When I was growing up, Easter was more about the necessity of believing that the bodily resurrection of Jesus took place than about what it might mean for the believer. I am glad that in recent years Christians have worked hard on Christian initiation, especially for adults, and many have seen Easter as a time for baptism. In many churches, the time before baptism is devoted to significant training in Christian life and faith. Yet, if I can base my judgment on what lay folks seem to want, as well as on what seminary students seem to know about Christian tradition, scripture and possible ways to read it, it appears that much more needs to be said and done about Christian formation.

As I reread Theodore of Mopsuestia’s homilies on the Lord’s Prayer and the Nicene Creed, both of which were shared with adult catechumens of the early church at the time of their baptism, I can’t help comparing the theological assumptions of the early church to modern assumptions.

First, many people today seem to think either that the truth of scripture has to be clear and literal (“God said it, I believe it, that settles it”), or that everything is just my opinion against yours. Early Christians held neither opinion. They took it for granted that Christianity’s truths were not self-evident in this fallen world. They generally assumed that no one could simply hear or read the Bible and understand it as it should be understood.

Scripture is indeed the word of God, they believed, but not a private word heard without meditation nor a word revealed individually to each Christian for her or his private use. For them, the Bible is the book of the church. Wrongly heard, its meaning can seem ambiguous, open to a variety of conflicting interpretations. It can even be misleading.

New Christians in community, therefore, had to be taught the basic principles for reading scripture as well as the proper interpretation of key passages. The same was true for understanding the meaning of the major doctrines of the church that are summed up in the creed.

A second problem my students and other Christians have is seeing that theology, worship and spirituality and ethics must be inseparable from one another if any of them are to be real.

Here again our ancestors offer some help. For the early church, “learning Christianity” was not a matter of sitting down with a few textbooks and memorizing key concepts. Rather, the ancient teachers took for granted the Platonic and Stoic notion that reality, our minds and our bodies are related to each other in such a way that “like [can only be] known by like.”

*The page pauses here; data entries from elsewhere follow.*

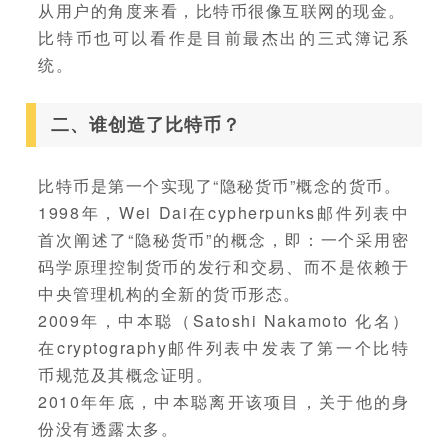
从用户的角度来看，比特币很像互联网的现金。
比特币也可以看作是目前最杰出的三式簿记系
统。
二、谁创造了比特币？
比特币是第一个实现了“隐秘货币”概念的货币。
1998年，Wei Dai在cypherpunks邮件列表中
首次阐述了“隐秘货币”的概念，即：一个采用密
码学原理控制货币的发行和交易、而不是依赖于
中央管理机构的全新的货币形态。
2009年，中本聪（Satoshi Nakamoto 化名）
在cryptography邮件列表中发表了第一个比特
币规范及其概念证明。
2010年年底，中本聪离开该项目，关于他的身
份没有透露太多。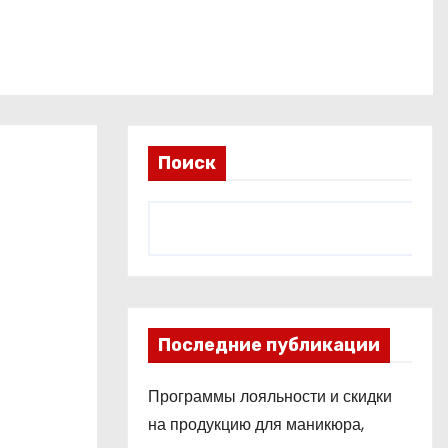
Поиск
Последние публикации
Программы лояльности и скидки
на продукцию для маникюра,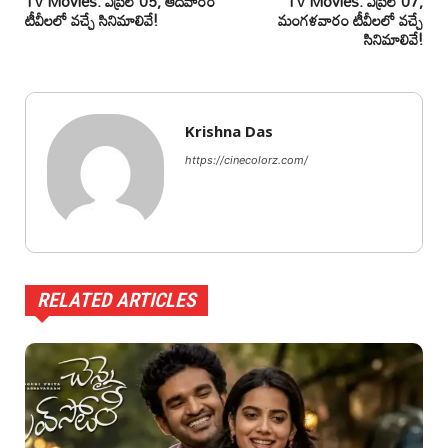
TV Movies: ఏప్రిల్ 05, ఆదివారం
TV Movies: ఏప్రిల్ 07,
టీవీలలో వచ్చే సినిమాలివే!
మంగళవారం టీవీలలో వచ్చే
సినిమాలివే!
Krishna Das
https://cinecolorz.com/
RELATED ARTICLES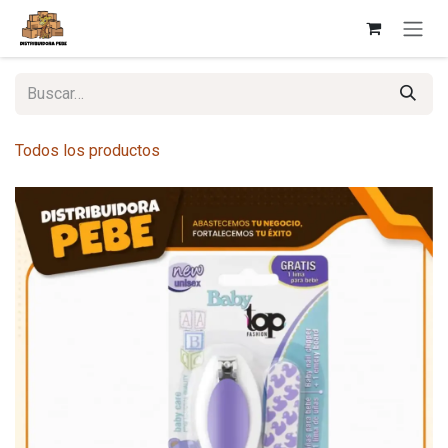
Ir al contenido
Todos los productos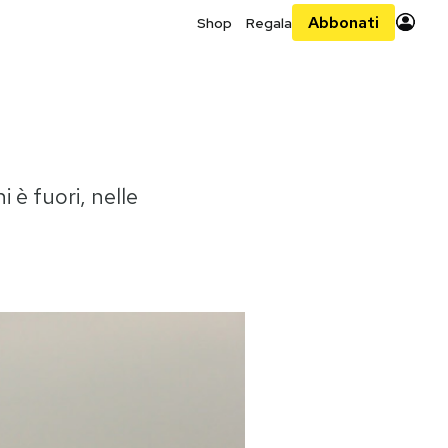
Abbonati
Shop
Regala
i è fuori, nelle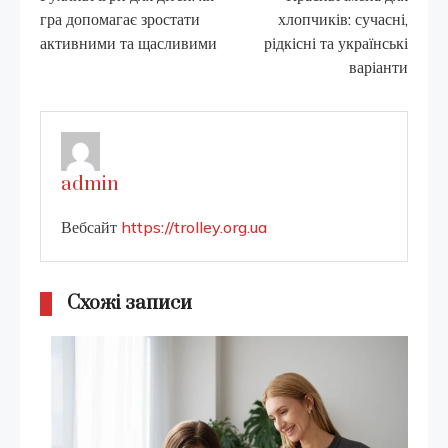
more
гра допомагає зростати
хлопчиків: сучасні,
активними та щасливими
рідкісні та українські
articles
варіанти
admin
Вебсайт
https://trolley.org.ua
Схожі записи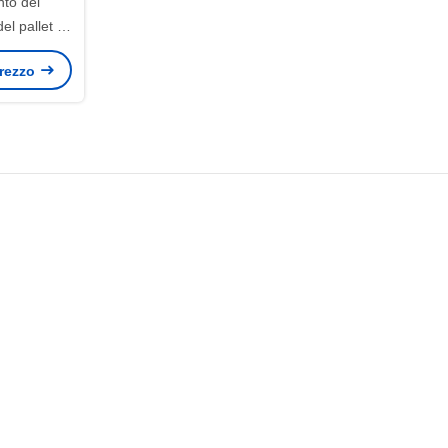
nto del
l pallet di
 dell'HDPE
 prezzo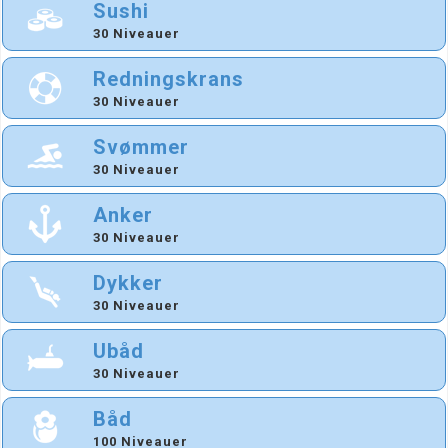
Sushi
30 Niveauer
Redningskrans
30 Niveauer
Svømmer
30 Niveauer
Anker
30 Niveauer
Dykker
30 Niveauer
Ubåd
30 Niveauer
Båd
100 Niveauer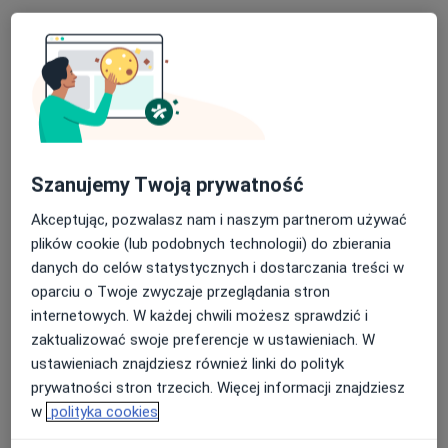
Bezpieczne płatności
dr n. med. Barbara Łabij-Reduta
Nefrolog, Transplantolog, Lekarz wykonujący zabiegi
Szanujemy Twoją prywatność
·
Więcej
medycyny estetycznej
Akceptując, pozwalasz nam i naszym partnerom używać
11 opinii
plików cookie (lub podobnych technologii) do zbierania
Sybiraków 5/3, Łomża
•
Mapa
danych do celów statystycznych i dostarczania treści w
BELMEDICA
oparciu o Twoje zwyczaje przeglądania stron
Biostymulatory tkankowe
od 700 zł
internetowych. W każdej chwili możesz sprawdzić i
zaktualizować swoje preferencje w ustawieniach. W
Specjalista nie oferuje umawiania online pod tym adresem.
ustawieniach znajdziesz również linki do polityk
prywatności stron trzecich. Więcej informacji znajdziesz
Poproś o wizytę
w
polityka cookies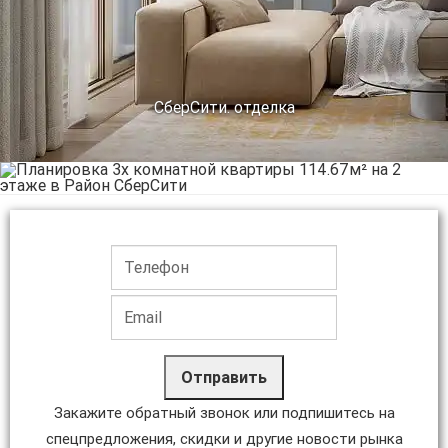
СберСити. отделка
Отправить
Закажите обратный звонок или подпишитесь на
спецпредложения, скидки и другие новости рынка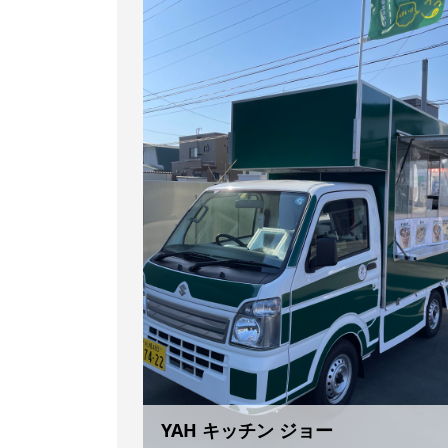
YAH キッチン ジョー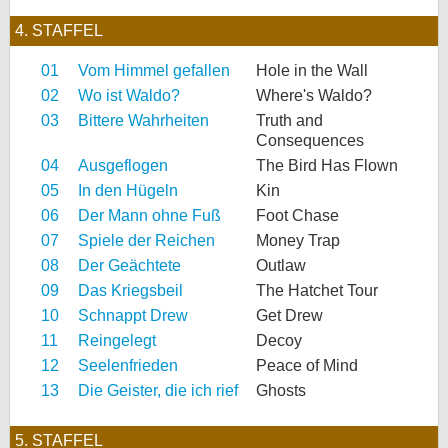
4. STAFFEL
01
Vom Himmel gefallen
Hole in the Wall
02
Wo ist Waldo?
Where's Waldo?
03
Bittere Wahrheiten
Truth and
Consequences
04
Ausgeflogen
The Bird Has Flown
05
In den Hügeln
Kin
06
Der Mann ohne Fuß
Foot Chase
07
Spiele der Reichen
Money Trap
08
Der Geächtete
Outlaw
09
Das Kriegsbeil
The Hatchet Tour
10
Schnappt Drew
Get Drew
11
Reingelegt
Decoy
12
Seelenfrieden
Peace of Mind
13
Die Geister, die ich rief
Ghosts
5. STAFFEL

For Christians who wish to know God, the image of God in which we are created gives us a starting point. Still, because of the ubiquitous presence of sin, the passions and death in human life, that image has been damaged. This means that if human beings are actually to know God and not just have self-induced—or demon-induced—subjective religious experiences, they must first be trained to live, think and feel in ways that correspond to who God is. Their very lives, lived within the Christian community that formed them, will then act as the lenses for more truly seeing God around them, in each other and in themselves.

Practically speaking, therefore, prospective Christians once learned to assume the deep unity of doctrine and practice, love of God and love of neighbor. Do I want to know what it means to speak of God as forgiving, just, merciful or magnanimous? Then I study scripture and the tradition to learn about and think through these qualities as best I can. At the same time, I must understand that what I seek isn’t just a matter of right thinking. I must, over the long period of time it takes to develop these virtues in community and in myself, actually work at, pray for and practice forgiveness, mercy, justice and magnanimity.

This gets us to the third point. In the South we still suffer the burden of believing that a Christian becomes a Christian all at once. Did you become a Christian and join the church last week? Then you must fully love God and your neighbor as yourself right now. It is hard to take formation and growth in the Christian life seriously if you think in such all-or-nothing terms. It is also hard not to be demoralized or hypocritical a lot of the time.

The early church took the opposite approach: it thought that though people may have an experience of God that seems to turn their lives around, Christian formation is the shaping of the deepest Christian self. This is not something that happens all at once. Learning to love God and neighbor with our whole hearts, minds, strength and souls does not take place in a single instant of revelation. Entered into through baptism, sustained by grace and by participation in the Eucharist, such transformation is a lifetime’s work, done in community with much thought, much wrestling with scripture and the tradition.

This is good news: by being given a lifetime to do it, we can be honest about our struggles and patient with ourselves and others.